I spent the night for the first time last week in the house on the land. A rickety ladder and no walls, but what a glorious time! I feel God closer there, for some reason. There are no distractions (yet) to be had. It is quiet there, and the breeze is always sweet over the valley, unless it's windy, then it's downright wild. Walking across the wooden bridge to Paraíso, the songs of the different frogs were captivating. One high and sweet, and the other low and explosive, as if the frogs were little boys playing a game of war. The house is the last house on the road into the forest, our plot the last plot that the city has agreed could be settled and developed and not many have come to live on their land yet. The nearest neighbors are carbon makers, and their flashlights were dancing as fireflies as they were preparing to rest for the night. I expect my flashlight marked a first point of light in the house in the black of the night as I carried my dog Máscara (the Mask in English) up the ladder to sleep. He went resignedly, for he hates to be lugged about, but I didn't want to make him sleep downstairs and was happy enough for the company upstairs.

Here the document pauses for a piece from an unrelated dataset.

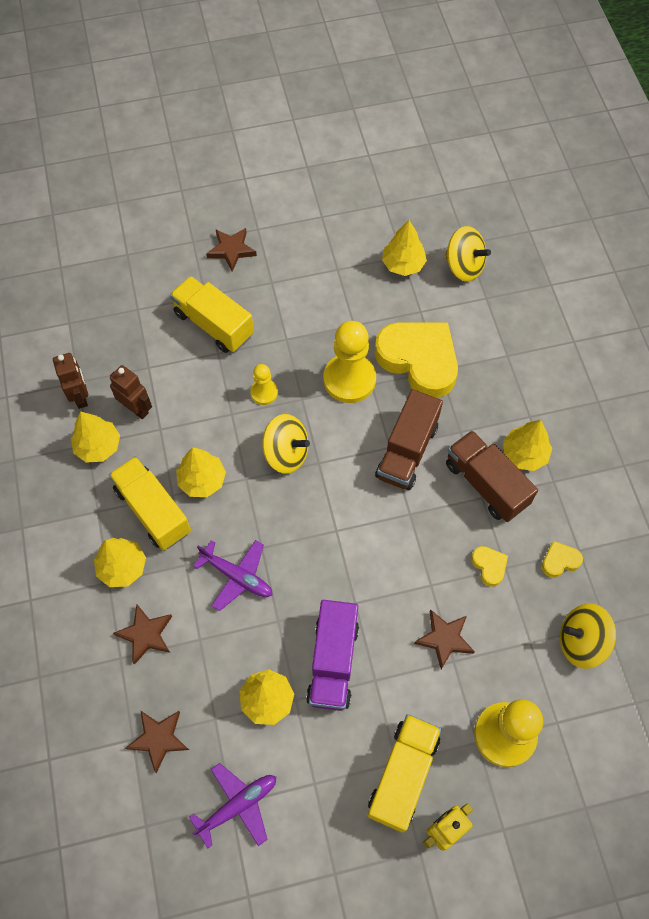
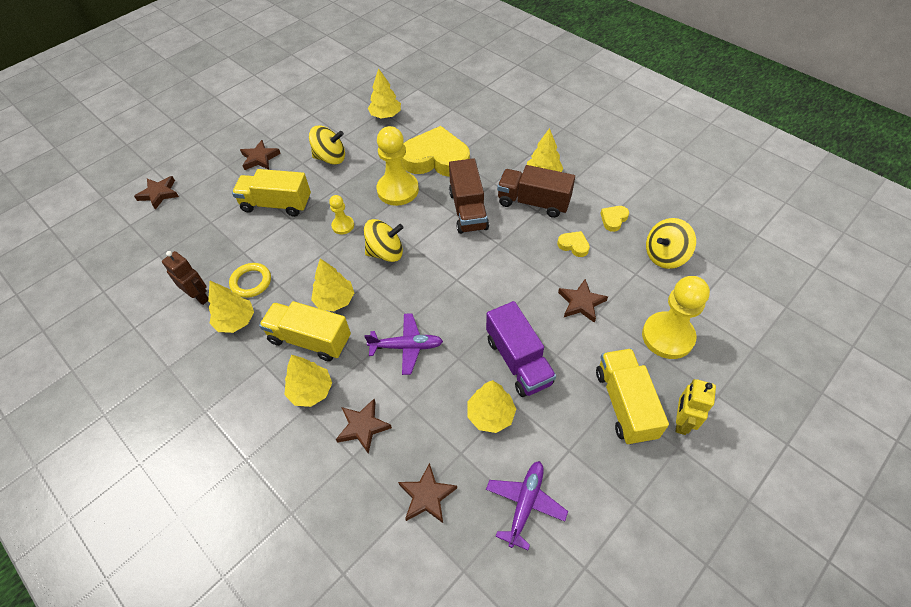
camera: 30 degrees left, 10 degrees down
brown robot [110,365,152,419] -> yellow ring [229,263,271,298]
yellow spinning top [444,226,491,282] -> yellow spinning top moved to [309,125,345,165]
none -> brown star [134,176,179,210]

This last week has seen its fair share of ups and downs. A family that I know only indirectly through a nephew of theirs, lost a wife and mother to a sudden illness, leaving a gaping hole in the lives of all around her. Not yet 40 years old, Anita died leaving six young girls who now will grow up without a mother's advice when they have their first boyfriend, when they walk the aisle toward the young man of their choice, and will achingly feel her absence when their first child is born. A mother leaving a son is heartbreaking enough, but a mother leaving a daughter behind is to me an unparalleled loss.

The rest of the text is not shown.